** Opening Information shown block **

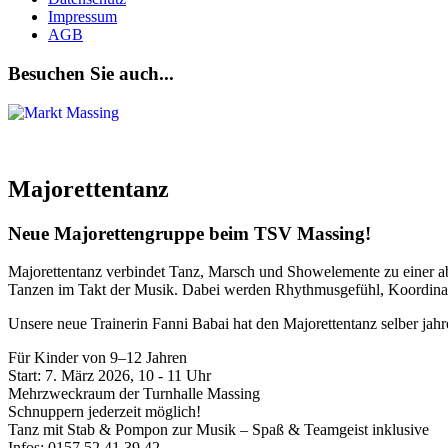
Impressum
AGB
Besuchen Sie auch...
Majorettentanz
Neue Majorettengruppe beim TSV Massing!
Majorettentanz verbindet Tanz, Marsch und Showelemente zu einer a
Tanzen im Takt der Musik. Dabei werden Rhythmusgefühl, Koordinati
Unsere neue Trainerin Fanni Babai hat den Majorettentanz selber jahre
Für Kinder von 9–12 Jahren
Start: 7. März 2026, 10 - 11 Uhr
Mehrzweckraum der Turnhalle Massing
Schnuppern jederzeit möglich!
Tanz mit Stab & Pompon zur Musik – Spaß & Teamgeist inklusive
Infos: 0157 52 41 39 42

** Closing Information shown block **

### What to produce
Transcribe every line in the entries above, taking out only the images.

### Solution below
Impressum
AGB
Besuchen Sie auch...
Majorettentanz
Neue Majorettengruppe beim TSV Massing!
Majorettentanz verbindet Tanz, Marsch und Showelemente zu einer a
Tanzen im Takt der Musik. Dabei werden Rhythmusgefühl, Koordinati
Unsere neue Trainerin Fanni Babai hat den Majorettentanz selber jahre
Für Kinder von 9–12 Jahren
Start: 7. März 2026, 10 - 11 Uhr
Mehrzweckraum der Turnhalle Massing
Schnuppern jederzeit möglich!
Tanz mit Stab & Pompon zur Musik – Spaß & Teamgeist inklusive
Infos: 0157 52 41 39 42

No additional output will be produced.